Sixth Five-Year Development Plan was adopted by the government of the Ba'athist Syria in 1986 and was in effect until 1990. The plan was based on demands made at the Ba'ath Party's Eighth Regional Congress in January 1985, namely, accelerating the militarization process. The plan had rather weak results, even compared to its predecessor – it coincided with the introduction of austerity policies in 1986 which lasted until the mid-1990s.

== Background ==

=== Fifth Five-Year Plan ===

The Fifth Five-Year Plan ran from 1981 to 1985 and had rather poor results, far below those predicted.
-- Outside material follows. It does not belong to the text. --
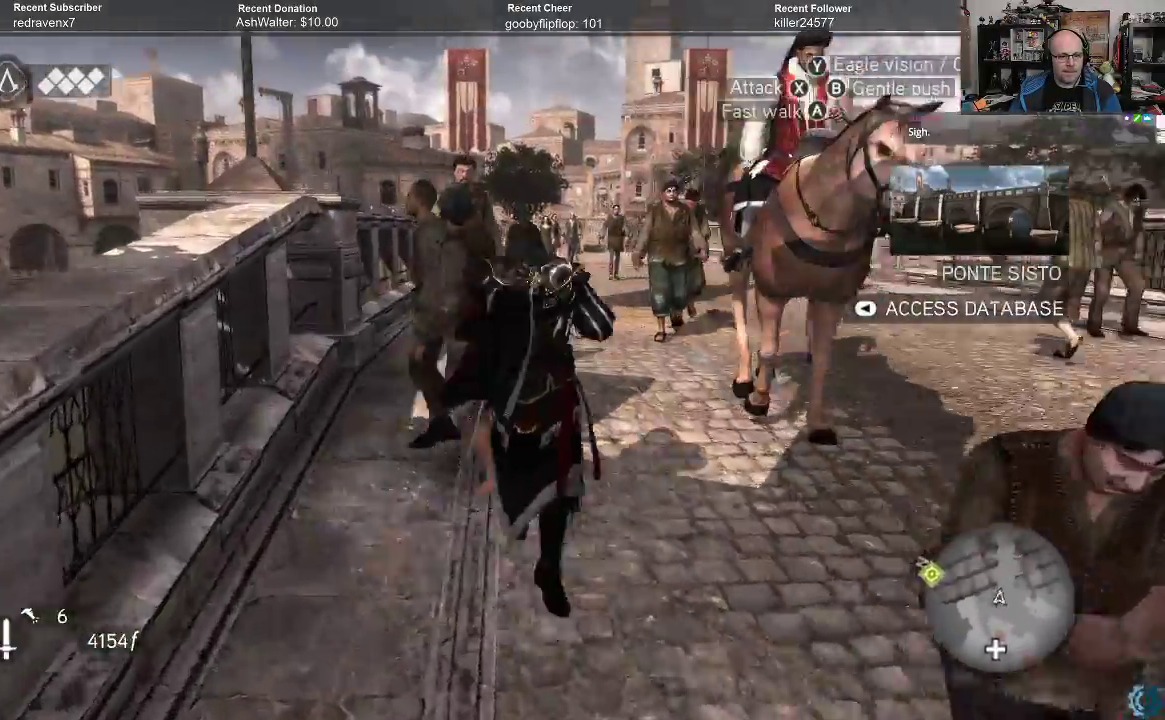
{"buttons": [], "left_stick": "up-right", "right_stick": "center", "events": [[233, "A", "down"], [300, "A", "up"], [367, "A", "down"], [367, "left_stick", "up-right"], [433, "A", "up"]]}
Instead of the planned growth of 44.7 percent, real GDP only fell during this period. Instead of the planned 8.9 percent annual investment growth, they grew by an average of only 2.9 percent, and government spending grew annually by 9 percent (instead of the planned 6.4). A number of economic sectors have failed to reach even close to the level of development originally planned, although electricity production and manufacturing still increased. Problems with economic development were also linked to excessive military spending – in 1984, 55 percent of the entire annual budget went to defense.

=== Eighth Regional Congress ===

The eighth (and last in the Hafez al-Assad era) regional congress was held in January 1985.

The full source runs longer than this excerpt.